* SOURCE PASSAGE

Refer to FIG. 2, which schematically shows settings for the present invention. There are totally six search conditions to be set. For example, only the item of searching of singer can be followed by settings on searching of name of singer, album or of song in sequence, or the follow-up conditions for searching of singer are set as searching of singer's name and searching of song name, so that users can directly search more songs for song names according to their preferences following searches for singer names; or under the condition of searching of singer name, search for the album name first, and then search for the song name to conduct more accurate searching for songs of a smaller number; only under the item of searching for album, users can make settings on searching of album name, which may be followed by searching of song name or no search condition; searching of playlist goes after searching of playlist name, and then users can select to make settings on searching of name of singer, album or song, or no search condition in sequence. If the first condition for this item involves searching of name of singer, album or playlist, following settings can be made in the same way as done above. The aforesaid search condition settings may vary with the year, record companies, languages, etc., as long as these settings enable desired songs to be identified by comparing and searching a plurality of songs by voice, and shall not be limited herein. It is hereby stated that other modifications and equivalent structural changes made without departing from the art and spirit of the present invention shall be included in the appended claims of the present invention.
Refer to FIGS. 1˜3, which are respectively a block diagram, a schematic drawing of settings and a flow chart illustrating an example of the preferred embodiment of the present invention. As shown clearly in these figures, the multimedia electronic device 1 implements voice search according to the steps as follows:

- (100) Start.
- (101) Are the preset values used? If yes, proceed to step (103); otherwise, proceed to step (102).
- (102) Make settings.
- (103) Initiate searching.
- (104) Acquire the voice of the user who expresses search conditions.
- (105) Conduct voice recognition of search conditions, and compare these conditions with the instruction data and song attribute data in the voice recognition database.
- (106) Do the acquired comparison data meet the preset conditions? If yes, proceed to step (107); if not, proceed to step (111).
- (107) Read song files based on the song data that meet the preset conditions, and give a preview of songs in accordance with the settings.
- (108) Make sure to play the preview songs? If yes, proceed to step (109); otherwise, proceed to step (110).
- (109) Play the songs.
- (110) End.
- (111) Play the next search condition resulting from data comparison with voice, and proceed to step (104).

It can be seen from the above steps that users can utilize the preset values or make settings by themselves. When making settings by themselves, users can set the next search condition after a given search condition for every item of search conditions. In the case of searching for name of singer, for example, users can set the subsequent search conditions to be the name of the album and the name of the song in order, or directly search for the name of the song; when searching for the name of the album, users can set the subsequent search conditions to be the name of the song, or just no further condition. Under items of the aforesaid search conditions, users can rely on the given search conditions or select search conditions by themselves, and can set loose search conditions to strict search conditions in order among name of playlist, name of singer, name of album, name of song and no setting. However, users can skip over loose search conditions to make settings of strict search conditions directly, as long as these conditions can narrow down the search range to satisfy users' preferences and enable them to find the songs they want, and this shall not be limited herein. It is hereby stated that all other modifications and equivalent structural changes made without departing from the art and spirit of the present invention shall be included in the appended claims of the present invention.

* RAW RECORDS
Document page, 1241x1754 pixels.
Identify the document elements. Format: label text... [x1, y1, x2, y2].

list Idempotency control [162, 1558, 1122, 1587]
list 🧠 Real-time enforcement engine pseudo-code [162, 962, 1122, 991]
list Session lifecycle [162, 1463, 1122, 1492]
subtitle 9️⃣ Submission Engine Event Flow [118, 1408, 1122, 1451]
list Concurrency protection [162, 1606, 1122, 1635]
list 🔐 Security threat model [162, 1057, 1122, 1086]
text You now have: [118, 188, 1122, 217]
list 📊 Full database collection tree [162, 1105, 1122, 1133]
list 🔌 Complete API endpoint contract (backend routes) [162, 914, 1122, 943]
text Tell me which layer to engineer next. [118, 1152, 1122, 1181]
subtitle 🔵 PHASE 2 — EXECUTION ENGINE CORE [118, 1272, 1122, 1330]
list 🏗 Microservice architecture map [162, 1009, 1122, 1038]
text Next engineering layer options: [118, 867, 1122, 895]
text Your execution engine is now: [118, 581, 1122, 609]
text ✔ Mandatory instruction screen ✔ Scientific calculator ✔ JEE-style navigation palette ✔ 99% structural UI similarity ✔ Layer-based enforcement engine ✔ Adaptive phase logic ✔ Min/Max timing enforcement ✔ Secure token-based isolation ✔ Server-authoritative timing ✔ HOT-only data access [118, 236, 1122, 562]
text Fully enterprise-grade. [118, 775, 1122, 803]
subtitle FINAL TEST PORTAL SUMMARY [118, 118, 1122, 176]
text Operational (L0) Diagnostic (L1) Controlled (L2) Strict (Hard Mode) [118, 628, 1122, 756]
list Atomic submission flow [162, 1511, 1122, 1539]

* WHAT YOU NEED TO DO
1 - Reproduce the song voice search passage word for word, starting at "Refer to FIGS." and ending at "voice recognition database.".
2 - Carry on the song voice search passage from where it stops.

* ANSWER LIST
1 -
Refer to FIGS. 1˜3, which are respectively a block diagram, a schematic drawing of settings and a flow chart illustrating an example of the preferred embodiment of the present invention. As shown clearly in these figures, the multimedia electronic device 1 implements voice search according to the steps as follows:

- (100) Start.
- (101) Are the preset values used? If yes, proceed to step (103); otherwise, proceed to step (102).
- (102) Make settings.
- (103) Initiate searching.
- (104) Acquire the voice of the user who expresses search conditions.
- (105) Conduct voice recognition of search conditions, and compare these conditions with the instruction data and song attribute data in the voice recognition database.

2 -
Additionally, since it is possible that users store a plurality of new song files 121 in the access device 12, the function of synchronously acquiring data of the song files 121 can be initiated in the setting page. Then the first CPU 1 will once again acquire the data of all song files 121 from the access device 12 and store these data as the song attribute data 1512 in the voice recognition database 151 of the first memory 15. If the users do not acquire the data of the song files 121 once again, the first CPU 1 will only make a comparison of the song attribute data 1512 that have been stored in the first memory 15 when the search function is started.
Users shall press the input device 14 or directly use their voices to start searching. After recognition, the voices will be compared with the instruction data 1511 in the voice recognition database 151 to start searching directly. At this moment, the first CPU 11 will read the preset voice data (the instruction data 1511 or song attribute data 1512) in the first memory 15, and convert these digital data into analog data through the first digital-to-analog conversion module 16, and then use the loudspeaker 162 to broadcast these analog data. After having heard the voices, users can speak out the items of search conditions to the first microphone 161, which will acquire these voices, and the first digital-to-analog conversion module 16 will convert the analog data of these voices into digital data, which will be transmitted to the first CPU 11. The first CPU 11 will implement voice recognition of these digital data, and then compare the results from the voice recognition with the instruction data 1511 or song attribute data 1512 in the voice recognition database 151 of the first memory 15 to obtain comparison data (such as names of singers, albums or songs). If the further search condition for the comparison data is name of singer or name of album, since the comparison result does not meet the preset requirement (name of song), the first CPU 11 will directly send a signal through the first digital-to-analog conversion module 16 to the loudspeaker 162 to play a further search condition (name of singer and name of album). And the first CPU 11 will proceed to the next search condition after it again reads the steps of the search condition for the setting data 1513 in the first memory 15. If the comparison data are song names, the first CPU 11 will again acquire one or more song files 121 that meet the set conditions from the access device 12 based on comparison of song data, and execute previews of songs according to the set conditions. However, the aforesaid voice recognition for conventional use is a prior art, and is not described in more detail, since this detailed composition is not a major point of the present invention.
After the loudspeaker 162 plays the acquired data files, such as singer name or album name, etc, users can directly press the input device 14. After having received the signals from the device, the first CPU 11 will acquire one or more song files 121 that meet the set conditions from the access device 12 and play these files. If the users speak out the next search condition, the first CPU 11 will initiate recognition and make comparisons for a second time.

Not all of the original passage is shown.